In the old coaching days Shaftesbury was a livelier place than now, since the London and Exeter coaches, with their splendid teams and cheerful horns, passed through it daily, changing their horses at the chief hostelry. When the Salisbury and Yeovil Railway (afterwards absorbed by the London and South-Western) was planned it was intended to bring the line, not indeed through the town, but within a half-mile or so of it, with a station under the hill; but the bill was here, as in many another place, opposed by the landowners, with the result that the line was not allowed to come within about three miles of Shaftesbury, and was carried through the neighbouring town of Gillingham, which from that time began to increase, while Shaftesbury decreased. Periodically there has been an agitation for a branch line or a loop or a light railway running from Tisbury and passing near Shaftesbury, and joining, somewhere in the neighbourhood of Wareham, the line to Weymouth. But all the agitation has ended in nothing practical.

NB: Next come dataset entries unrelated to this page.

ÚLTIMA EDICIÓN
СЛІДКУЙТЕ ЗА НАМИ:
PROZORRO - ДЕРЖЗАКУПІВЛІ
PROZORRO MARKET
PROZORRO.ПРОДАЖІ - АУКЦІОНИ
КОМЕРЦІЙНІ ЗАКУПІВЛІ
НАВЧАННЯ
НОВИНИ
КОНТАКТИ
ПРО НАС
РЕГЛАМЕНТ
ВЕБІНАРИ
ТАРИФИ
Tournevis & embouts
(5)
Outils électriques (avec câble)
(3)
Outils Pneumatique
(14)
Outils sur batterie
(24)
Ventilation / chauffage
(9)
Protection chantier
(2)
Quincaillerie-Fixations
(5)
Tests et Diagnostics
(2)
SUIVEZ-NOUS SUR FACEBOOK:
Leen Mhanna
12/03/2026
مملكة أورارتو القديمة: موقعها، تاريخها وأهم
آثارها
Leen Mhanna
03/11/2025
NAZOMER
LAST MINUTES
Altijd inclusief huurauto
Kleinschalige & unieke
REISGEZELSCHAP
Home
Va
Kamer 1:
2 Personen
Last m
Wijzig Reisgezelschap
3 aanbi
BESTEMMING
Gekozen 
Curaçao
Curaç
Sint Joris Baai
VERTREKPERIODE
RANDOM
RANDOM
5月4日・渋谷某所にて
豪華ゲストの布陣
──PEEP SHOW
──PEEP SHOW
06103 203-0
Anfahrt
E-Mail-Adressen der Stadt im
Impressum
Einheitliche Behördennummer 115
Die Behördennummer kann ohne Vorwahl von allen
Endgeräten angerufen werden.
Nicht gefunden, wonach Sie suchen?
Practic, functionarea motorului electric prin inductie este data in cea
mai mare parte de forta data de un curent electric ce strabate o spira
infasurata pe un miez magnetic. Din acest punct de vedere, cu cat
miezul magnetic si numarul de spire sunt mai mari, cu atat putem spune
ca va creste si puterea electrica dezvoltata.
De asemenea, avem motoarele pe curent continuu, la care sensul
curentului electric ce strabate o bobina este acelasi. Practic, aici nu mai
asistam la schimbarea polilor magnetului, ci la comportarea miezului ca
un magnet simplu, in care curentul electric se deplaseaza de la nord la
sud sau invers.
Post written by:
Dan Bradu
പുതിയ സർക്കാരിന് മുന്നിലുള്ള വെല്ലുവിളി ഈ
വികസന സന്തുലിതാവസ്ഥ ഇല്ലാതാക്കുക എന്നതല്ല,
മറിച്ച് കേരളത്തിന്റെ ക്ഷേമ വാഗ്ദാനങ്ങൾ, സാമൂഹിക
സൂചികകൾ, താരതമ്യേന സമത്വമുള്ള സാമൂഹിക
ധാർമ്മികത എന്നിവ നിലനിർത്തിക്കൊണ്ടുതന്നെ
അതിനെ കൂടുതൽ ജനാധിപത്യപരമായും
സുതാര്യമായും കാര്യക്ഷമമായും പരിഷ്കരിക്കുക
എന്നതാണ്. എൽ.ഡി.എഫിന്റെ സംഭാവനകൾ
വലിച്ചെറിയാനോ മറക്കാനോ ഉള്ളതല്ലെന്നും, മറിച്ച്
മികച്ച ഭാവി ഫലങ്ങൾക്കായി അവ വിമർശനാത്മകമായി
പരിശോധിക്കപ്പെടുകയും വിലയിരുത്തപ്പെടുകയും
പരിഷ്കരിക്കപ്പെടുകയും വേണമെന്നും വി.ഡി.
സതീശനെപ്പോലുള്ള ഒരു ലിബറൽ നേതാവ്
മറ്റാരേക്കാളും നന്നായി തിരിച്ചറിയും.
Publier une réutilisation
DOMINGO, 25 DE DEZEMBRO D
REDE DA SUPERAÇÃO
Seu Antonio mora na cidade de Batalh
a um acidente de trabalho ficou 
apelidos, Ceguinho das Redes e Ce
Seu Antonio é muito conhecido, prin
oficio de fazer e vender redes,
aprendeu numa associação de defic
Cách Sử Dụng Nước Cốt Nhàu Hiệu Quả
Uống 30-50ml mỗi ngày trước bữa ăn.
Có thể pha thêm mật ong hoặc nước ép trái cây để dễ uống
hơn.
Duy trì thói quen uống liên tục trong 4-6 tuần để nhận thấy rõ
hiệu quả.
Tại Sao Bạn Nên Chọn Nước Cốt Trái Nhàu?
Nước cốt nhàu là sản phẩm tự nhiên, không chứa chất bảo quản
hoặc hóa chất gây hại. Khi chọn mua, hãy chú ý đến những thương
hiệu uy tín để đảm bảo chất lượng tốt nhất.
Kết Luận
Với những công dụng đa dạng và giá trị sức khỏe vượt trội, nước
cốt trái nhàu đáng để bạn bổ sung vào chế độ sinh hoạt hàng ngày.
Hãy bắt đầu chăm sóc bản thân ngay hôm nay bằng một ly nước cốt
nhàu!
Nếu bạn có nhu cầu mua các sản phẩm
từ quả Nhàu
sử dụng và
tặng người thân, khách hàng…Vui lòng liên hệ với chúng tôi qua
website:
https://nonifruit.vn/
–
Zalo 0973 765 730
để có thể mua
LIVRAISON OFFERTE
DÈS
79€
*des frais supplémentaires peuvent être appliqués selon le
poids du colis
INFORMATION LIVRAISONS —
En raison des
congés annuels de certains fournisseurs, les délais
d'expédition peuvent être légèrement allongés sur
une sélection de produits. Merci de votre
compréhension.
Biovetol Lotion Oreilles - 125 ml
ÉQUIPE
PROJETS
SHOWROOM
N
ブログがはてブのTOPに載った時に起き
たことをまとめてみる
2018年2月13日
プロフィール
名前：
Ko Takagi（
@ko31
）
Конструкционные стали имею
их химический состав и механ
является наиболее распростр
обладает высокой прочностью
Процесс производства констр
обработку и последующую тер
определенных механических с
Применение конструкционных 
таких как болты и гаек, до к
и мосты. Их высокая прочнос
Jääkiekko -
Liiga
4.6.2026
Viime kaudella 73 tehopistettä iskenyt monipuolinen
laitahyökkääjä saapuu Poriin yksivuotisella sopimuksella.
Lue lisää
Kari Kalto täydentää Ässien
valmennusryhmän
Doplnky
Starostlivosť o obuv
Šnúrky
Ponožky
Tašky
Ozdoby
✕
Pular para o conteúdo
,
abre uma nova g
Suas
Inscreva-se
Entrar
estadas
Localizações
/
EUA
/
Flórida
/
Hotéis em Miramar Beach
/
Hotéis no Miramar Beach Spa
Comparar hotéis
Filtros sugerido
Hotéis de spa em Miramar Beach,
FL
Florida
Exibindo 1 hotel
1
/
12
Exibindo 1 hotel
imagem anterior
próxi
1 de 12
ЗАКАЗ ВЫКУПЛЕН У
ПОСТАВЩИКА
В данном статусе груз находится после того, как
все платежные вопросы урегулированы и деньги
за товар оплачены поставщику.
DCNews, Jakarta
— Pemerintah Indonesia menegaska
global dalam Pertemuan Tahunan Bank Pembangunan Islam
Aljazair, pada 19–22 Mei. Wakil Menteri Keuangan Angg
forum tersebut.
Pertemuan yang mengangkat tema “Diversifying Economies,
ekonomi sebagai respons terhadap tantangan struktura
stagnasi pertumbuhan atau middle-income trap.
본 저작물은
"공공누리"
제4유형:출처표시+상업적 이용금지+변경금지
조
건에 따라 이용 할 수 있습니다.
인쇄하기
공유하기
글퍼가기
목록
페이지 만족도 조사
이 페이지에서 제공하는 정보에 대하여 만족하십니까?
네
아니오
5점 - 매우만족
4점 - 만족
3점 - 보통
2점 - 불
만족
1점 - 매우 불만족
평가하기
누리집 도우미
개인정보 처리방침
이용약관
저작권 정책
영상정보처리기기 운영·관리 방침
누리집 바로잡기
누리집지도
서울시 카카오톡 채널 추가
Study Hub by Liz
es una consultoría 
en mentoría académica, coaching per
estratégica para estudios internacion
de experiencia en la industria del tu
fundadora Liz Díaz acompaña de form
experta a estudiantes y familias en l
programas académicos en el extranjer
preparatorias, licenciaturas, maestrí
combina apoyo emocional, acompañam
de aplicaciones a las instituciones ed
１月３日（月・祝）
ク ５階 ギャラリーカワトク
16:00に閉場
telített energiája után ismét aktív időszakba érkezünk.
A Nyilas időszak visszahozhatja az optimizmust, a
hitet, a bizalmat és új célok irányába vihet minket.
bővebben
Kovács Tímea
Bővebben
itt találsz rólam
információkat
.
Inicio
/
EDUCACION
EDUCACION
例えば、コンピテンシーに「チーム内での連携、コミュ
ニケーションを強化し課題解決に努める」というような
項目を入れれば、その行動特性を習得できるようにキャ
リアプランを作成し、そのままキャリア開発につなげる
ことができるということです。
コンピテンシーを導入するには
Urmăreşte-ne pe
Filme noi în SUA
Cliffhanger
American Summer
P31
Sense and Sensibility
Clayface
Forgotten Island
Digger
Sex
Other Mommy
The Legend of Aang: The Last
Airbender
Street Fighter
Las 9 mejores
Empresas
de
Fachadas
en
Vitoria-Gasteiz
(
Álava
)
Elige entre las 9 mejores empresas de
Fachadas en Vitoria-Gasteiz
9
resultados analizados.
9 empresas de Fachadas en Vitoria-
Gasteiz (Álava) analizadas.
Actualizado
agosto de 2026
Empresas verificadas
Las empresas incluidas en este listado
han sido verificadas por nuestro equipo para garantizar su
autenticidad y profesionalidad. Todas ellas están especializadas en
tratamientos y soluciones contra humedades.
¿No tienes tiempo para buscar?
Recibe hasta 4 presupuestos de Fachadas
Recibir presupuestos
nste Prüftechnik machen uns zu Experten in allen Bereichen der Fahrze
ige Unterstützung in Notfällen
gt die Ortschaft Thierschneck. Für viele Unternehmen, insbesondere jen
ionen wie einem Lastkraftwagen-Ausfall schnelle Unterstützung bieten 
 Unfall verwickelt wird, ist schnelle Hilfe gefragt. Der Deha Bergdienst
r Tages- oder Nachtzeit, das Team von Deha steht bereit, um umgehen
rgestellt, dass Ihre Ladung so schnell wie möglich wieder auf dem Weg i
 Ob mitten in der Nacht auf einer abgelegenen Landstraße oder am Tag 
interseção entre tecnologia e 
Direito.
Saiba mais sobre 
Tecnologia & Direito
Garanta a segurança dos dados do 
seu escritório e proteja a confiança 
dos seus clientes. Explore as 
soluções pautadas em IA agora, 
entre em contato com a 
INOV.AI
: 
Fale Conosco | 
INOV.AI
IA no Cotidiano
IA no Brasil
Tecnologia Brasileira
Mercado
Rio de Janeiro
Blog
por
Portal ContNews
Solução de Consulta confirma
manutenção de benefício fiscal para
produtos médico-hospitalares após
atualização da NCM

The beauty of its scenery and the clearness of its air have raised a hope in the minds of some of its inhabitants that Shaftesbury may become a summer health resort; but as long as the town is so difficult of access these hopes do not seem likely to be fulfilled to any great extent.

There are scarcely any historical events connected with Shaftesbury besides those already mentioned; but it is worthy of notice that once for a short time two royal ladies were held prisoners at the Abbey. Robert the Bruce, when on one occasion things were not going well with him, entrusted his second wife, Elizabeth, and her step-daughter, Marjory (the only child of his first wife, Isabella of Mar), to the care of his younger brother, Nigel Bruce, who was holding the strong Castle of Kildrummie, near the source of the Don, in Aberdeenshire. The castle was besieged by the English, under the Earls of Lancaster and Hereford, but when the magazine was treacherously burnt the garrison had to surrender. Nigel Bruce was taken to Berwick, tried, condemned, and executed. Elizabeth and Marjory were carried off across the border, and, with a view of placing them far beyond all chance of rescue, were ultimately handed over to the Abbess of Shaftesbury in 1313. King Edward II. allowed them twenty shillings a week for their maintenance, a sum of much greater value in those days than now. After the battle of Bannockburn (June, 1314), the Earl of Hereford, who had been taken prisoner by Bruce, was given up in exchange for the Queen, who during all her married life, with the exception of two years, had been in the hands of the English, for she had been married in 1304, and had been taken prisoner in 1306.